__Data to process__.

*** Begin section ***

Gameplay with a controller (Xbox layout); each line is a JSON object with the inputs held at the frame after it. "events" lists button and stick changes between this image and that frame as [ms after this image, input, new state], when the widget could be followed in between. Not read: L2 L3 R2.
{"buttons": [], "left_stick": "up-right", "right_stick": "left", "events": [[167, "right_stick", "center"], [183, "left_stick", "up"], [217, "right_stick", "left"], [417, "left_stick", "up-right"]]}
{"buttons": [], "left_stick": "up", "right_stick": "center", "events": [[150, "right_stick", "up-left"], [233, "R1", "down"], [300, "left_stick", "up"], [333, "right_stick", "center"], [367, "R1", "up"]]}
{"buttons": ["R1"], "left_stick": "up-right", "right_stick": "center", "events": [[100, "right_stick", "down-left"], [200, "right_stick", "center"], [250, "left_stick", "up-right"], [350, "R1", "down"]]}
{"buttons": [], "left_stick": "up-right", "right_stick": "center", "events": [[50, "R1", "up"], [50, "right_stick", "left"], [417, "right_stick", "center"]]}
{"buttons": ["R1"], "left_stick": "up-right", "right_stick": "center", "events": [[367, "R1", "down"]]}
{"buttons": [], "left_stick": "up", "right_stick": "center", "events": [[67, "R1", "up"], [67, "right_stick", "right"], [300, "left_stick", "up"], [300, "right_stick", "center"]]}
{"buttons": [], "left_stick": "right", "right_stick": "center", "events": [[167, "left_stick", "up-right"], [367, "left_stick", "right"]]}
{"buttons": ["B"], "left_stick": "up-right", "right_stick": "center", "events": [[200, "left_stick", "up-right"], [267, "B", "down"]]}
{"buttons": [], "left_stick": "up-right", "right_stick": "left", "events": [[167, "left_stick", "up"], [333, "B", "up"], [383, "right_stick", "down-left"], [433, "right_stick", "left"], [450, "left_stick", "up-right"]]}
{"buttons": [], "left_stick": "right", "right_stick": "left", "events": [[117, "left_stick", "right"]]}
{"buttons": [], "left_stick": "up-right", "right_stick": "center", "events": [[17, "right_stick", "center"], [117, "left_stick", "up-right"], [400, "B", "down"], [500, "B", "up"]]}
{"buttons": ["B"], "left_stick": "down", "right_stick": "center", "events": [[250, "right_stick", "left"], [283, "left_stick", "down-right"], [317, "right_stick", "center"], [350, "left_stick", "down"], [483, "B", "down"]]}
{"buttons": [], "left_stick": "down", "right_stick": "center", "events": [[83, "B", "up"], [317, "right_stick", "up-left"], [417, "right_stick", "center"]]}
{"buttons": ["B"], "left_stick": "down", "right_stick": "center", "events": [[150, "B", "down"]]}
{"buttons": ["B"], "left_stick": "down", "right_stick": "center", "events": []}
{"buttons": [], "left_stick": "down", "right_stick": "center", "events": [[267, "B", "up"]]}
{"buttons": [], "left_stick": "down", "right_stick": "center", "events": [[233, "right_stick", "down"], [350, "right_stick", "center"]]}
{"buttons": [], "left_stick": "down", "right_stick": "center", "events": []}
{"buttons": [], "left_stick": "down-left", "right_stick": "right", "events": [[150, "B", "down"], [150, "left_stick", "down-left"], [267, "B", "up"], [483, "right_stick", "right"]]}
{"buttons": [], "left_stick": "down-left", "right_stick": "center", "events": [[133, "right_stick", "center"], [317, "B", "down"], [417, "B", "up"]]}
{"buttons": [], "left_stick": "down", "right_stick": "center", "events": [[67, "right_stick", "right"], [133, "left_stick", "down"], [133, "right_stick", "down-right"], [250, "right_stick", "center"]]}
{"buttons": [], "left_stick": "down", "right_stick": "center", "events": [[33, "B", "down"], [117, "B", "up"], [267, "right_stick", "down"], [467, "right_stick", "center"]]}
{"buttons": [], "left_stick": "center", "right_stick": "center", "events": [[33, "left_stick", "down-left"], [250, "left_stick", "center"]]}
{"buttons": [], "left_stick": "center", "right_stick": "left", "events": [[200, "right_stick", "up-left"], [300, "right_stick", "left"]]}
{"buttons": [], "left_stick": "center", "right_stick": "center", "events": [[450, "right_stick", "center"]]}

*** End section ***

Please output the complete set of records above without any alteration.

Gameplay with a controller (Xbox layout); each line is a JSON object with the inputs held at the frame after it. "events" lists button and stick changes between this image and that frame as [ms after this image, input, new state], when the widget could be followed in between. Not read: L2 L3 R2.
{"buttons": [], "left_stick": "up-right", "right_stick": "left", "events": [[167, "right_stick", "center"], [183, "left_stick", "up"], [217, "right_stick", "left"], [417, "left_stick", "up-right"]]}
{"buttons": [], "left_stick": "up", "right_stick": "center", "events": [[150, "right_stick", "up-left"], [233, "R1", "down"], [300, "left_stick", "up"], [333, "right_stick", "center"], [367, "R1", "up"]]}
{"buttons": ["R1"], "left_stick": "up-right", "right_stick": "center", "events": [[100, "right_stick", "down-left"], [200, "right_stick", "center"], [250, "left_stick", "up-right"], [350, "R1", "down"]]}
{"buttons": [], "left_stick": "up-right", "right_stick": "center", "events": [[50, "R1", "up"], [50, "right_stick", "left"], [417, "right_stick", "center"]]}
{"buttons": ["R1"], "left_stick": "up-right", "right_stick": "center", "events": [[367, "R1", "down"]]}
{"buttons": [], "left_stick": "up", "right_stick": "center", "events": [[67, "R1", "up"], [67, "right_stick", "right"], [300, "left_stick", "up"], [300, "right_stick", "center"]]}
{"buttons": [], "left_stick": "right", "right_stick": "center", "events": [[167, "left_stick", "up-right"], [367, "left_stick", "right"]]}
{"buttons": ["B"], "left_stick": "up-right", "right_stick": "center", "events": [[200, "left_stick", "up-right"], [267, "B", "down"]]}
{"buttons": [], "left_stick": "up-right", "right_stick": "left", "events": [[167, "left_stick", "up"], [333, "B", "up"], [383, "right_stick", "down-left"], [433, "right_stick", "left"], [450, "left_stick", "up-right"]]}
{"buttons": [], "left_stick": "right", "right_stick": "left", "events": [[117, "left_stick", "right"]]}
{"buttons": [], "left_stick": "up-right", "right_stick": "center", "events": [[17, "right_stick", "center"], [117, "left_stick", "up-right"], [400, "B", "down"], [500, "B", "up"]]}
{"buttons": ["B"], "left_stick": "down", "right_stick": "center", "events": [[250, "right_stick", "left"], [283, "left_stick", "down-right"], [317, "right_stick", "center"], [350, "left_stick", "down"], [483, "B", "down"]]}
{"buttons": [], "left_stick": "down", "right_stick": "center", "events": [[83, "B", "up"], [317, "right_stick", "up-left"], [417, "right_stick", "center"]]}
{"buttons": ["B"], "left_stick": "down", "right_stick": "center", "events": [[150, "B", "down"]]}
{"buttons": ["B"], "left_stick": "down", "right_stick": "center", "events": []}
{"buttons": [], "left_stick": "down", "right_stick": "center", "events": [[267, "B", "up"]]}
{"buttons": [], "left_stick": "down", "right_stick": "center", "events": [[233, "right_stick", "down"], [350, "right_stick", "center"]]}
{"buttons": [], "left_stick": "down", "right_stick": "center", "events": []}
{"buttons": [], "left_stick": "down-left", "right_stick": "right", "events": [[150, "B", "down"], [150, "left_stick", "down-left"], [267, "B", "up"], [483, "right_stick", "right"]]}
{"buttons": [], "left_stick": "down-left", "right_stick": "center", "events": [[133, "right_stick", "center"], [317, "B", "down"], [417, "B", "up"]]}
{"buttons": [], "left_stick": "down", "right_stick": "center", "events": [[67, "right_stick", "right"], [133, "left_stick", "down"], [133, "right_stick", "down-right"], [250, "right_stick", "center"]]}
{"buttons": [], "left_stick": "down", "right_stick": "center", "events": [[33, "B", "down"], [117, "B", "up"], [267, "right_stick", "down"], [467, "right_stick", "center"]]}
{"buttons": [], "left_stick": "center", "right_stick": "center", "events": [[33, "left_stick", "down-left"], [250, "left_stick", "center"]]}
{"buttons": [], "left_stick": "center", "right_stick": "left", "events": [[200, "right_stick", "up-left"], [300, "right_stick", "left"]]}
{"buttons": [], "left_stick": "center", "right_stick": "center", "events": [[450, "right_stick", "center"]]}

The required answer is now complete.